- _Exercise prompt_
Copy the text of every entry below word for word, leaving out the pictures.

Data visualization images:
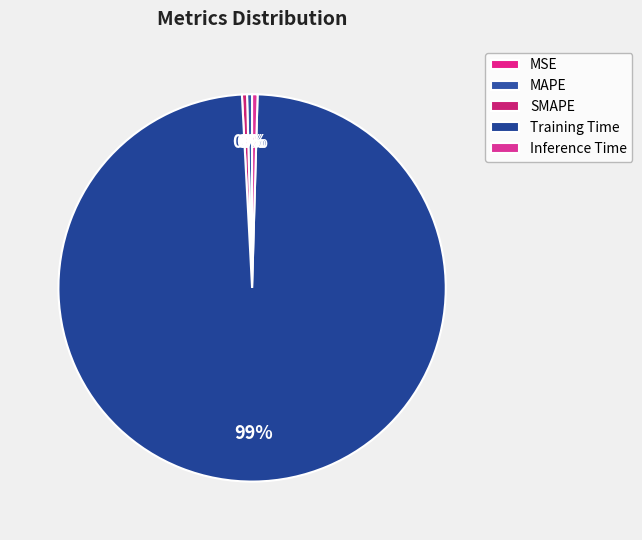

Which category has the smallest portion of the pie?

MSE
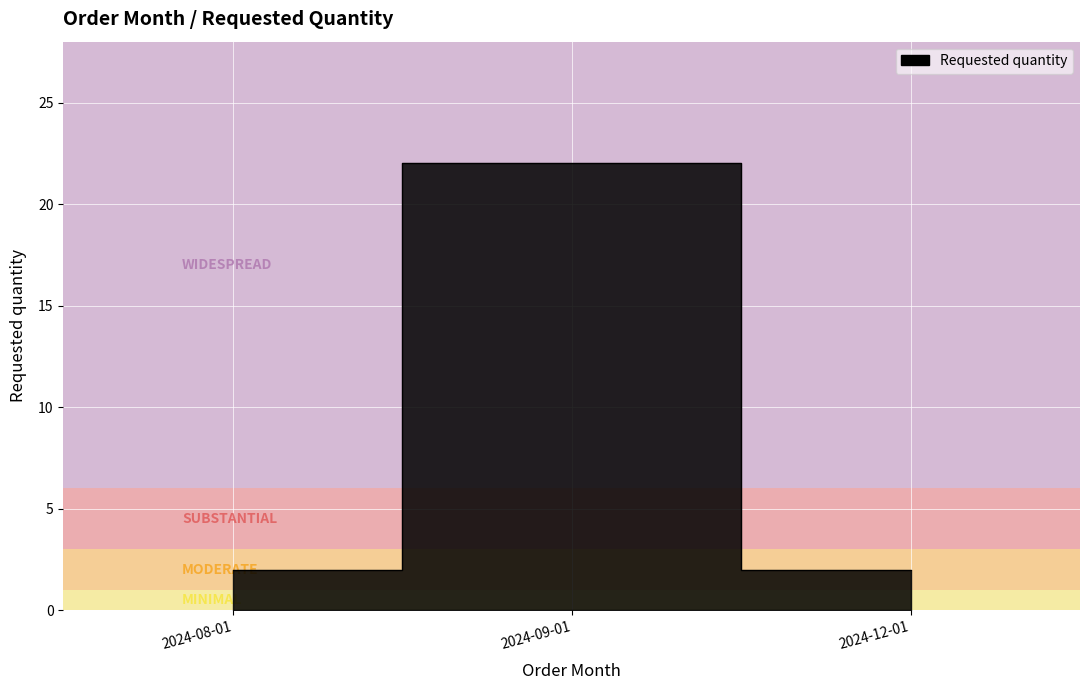

Count the values in the range 2 to 22.

3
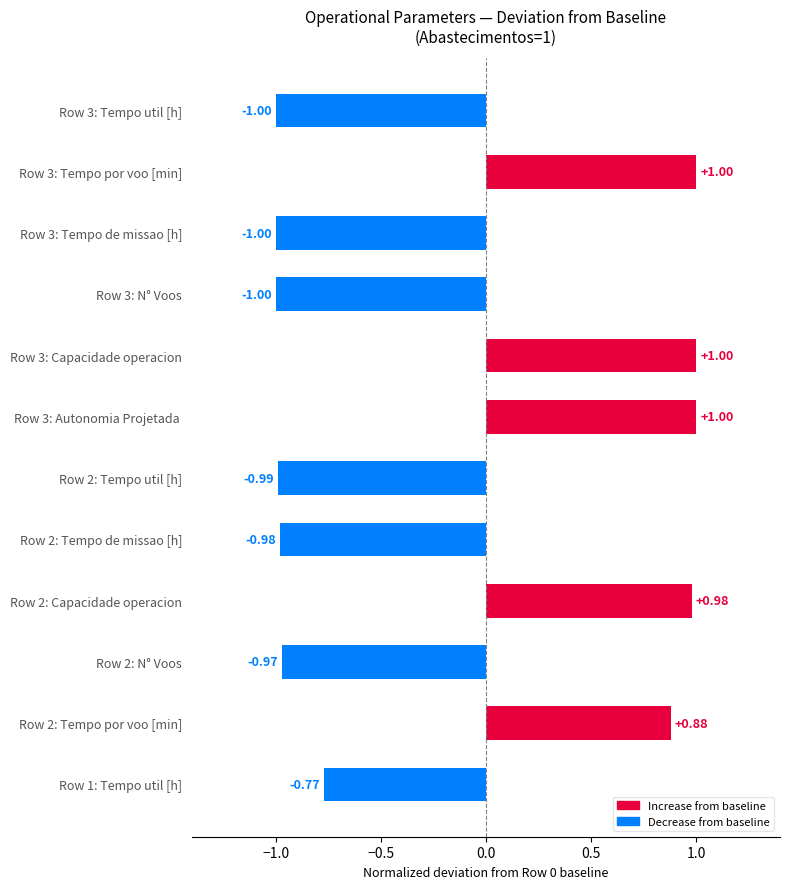

How many negative values are there?

7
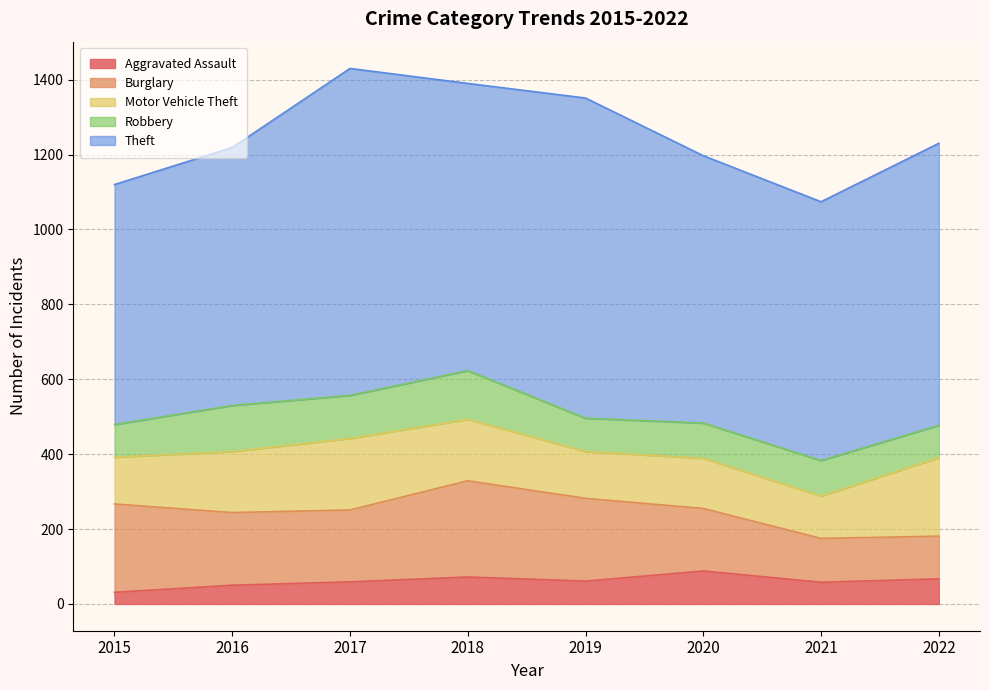

At which label does Aggravated Assault first exceed 61?

2018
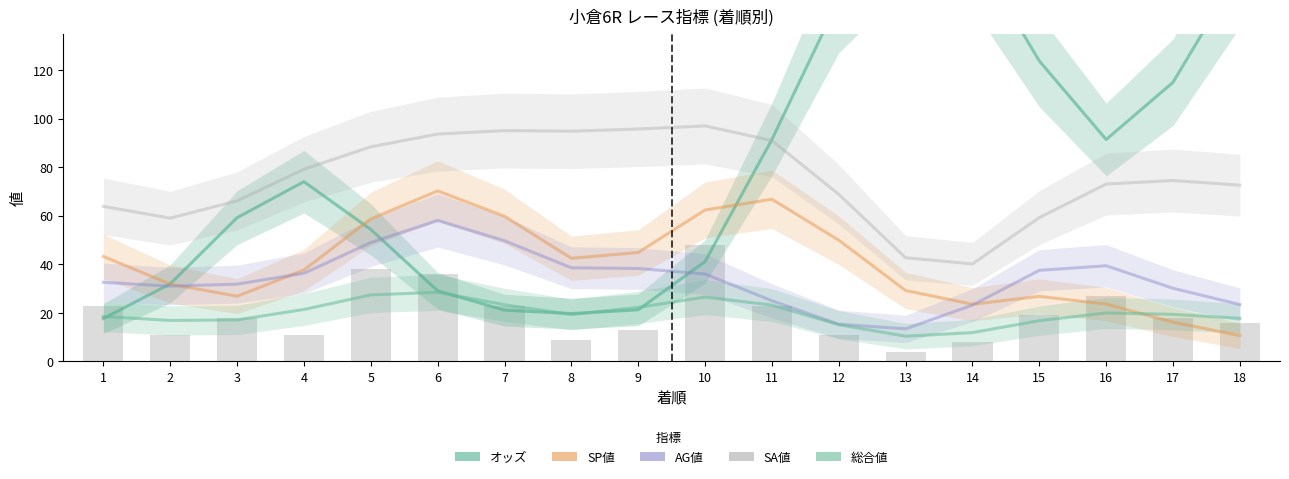

What are all the series names shown in the legend?

オッズ, SP値, AG値, SA値, 総合値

- _Problem solution_
Which category has the smallest portion of the pie?

MSE

Count the values in the range 2 to 22.

3

How many negative values are there?

7

At which label does Aggravated Assault first exceed 61?

2018

What are all the series names shown in the legend?

オッズ, SP値, AG値, SA値, 総合値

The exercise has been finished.